The Obama State Department was therefore forced to define the U.S. national interest in terms of virtue signaling and political optics. Specifically, the Obama ROD stated that “a key consideration at this time [i.e., two weeks before the Paris Climate Conference] is that granting a Presidential Permit for the this proposed Project would undermine U.S. climate leadership and thereby have an adverse impact on encouraging other states to combat climate change and work to achieve and implement a robust and meaningful global climate agreement.”

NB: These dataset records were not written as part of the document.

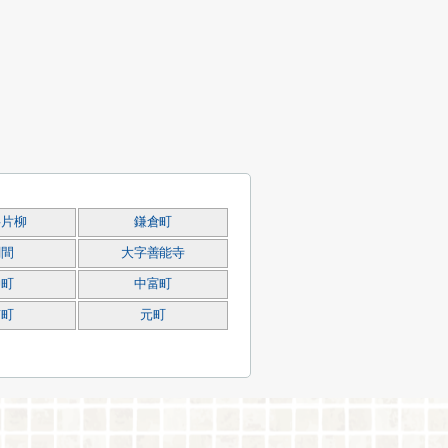
字片柳
鎌倉町
関間
大字善能寺
仲町
中富町
南町
元町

That was silly then, and it’s even sillier now. There was no chance any of the other 190-plus nations that became parties to the Paris Agreement would not do so because the United States added another 875 miles of pipeline to a national oil and gas pipeline network already spanning several hundred thousand miles. What’s more, as the Trump ROD suggests, a “decision at this time” to approve the Keystone XL would not likely affect other countries’ plans vis-à-vis the Paris Agreement. Indeed, it has been 20 months since the Trump State Department approved the Keystone XL Pipeline, and not a single foreign country has indicated an intention to withdraw from the treaty.
It’s too bad the 2014 SEIS did not present the most important implication of its greenhouse gas analysis. As climate scientist Chip Knappenberger pointed out, using the Obama EPA’s own climate policy calculator, a model called MAGICC, even if we make the totally unrealistic assumption that all Keystone crude is additional petroleum that would otherwise remain in the ground, running the pipeline at full capacity for 1,000 years would add less than 1/10th of one degree Celsius to global warming. Climatologically, the Keystone XL has always been, and always will be, irrelevant.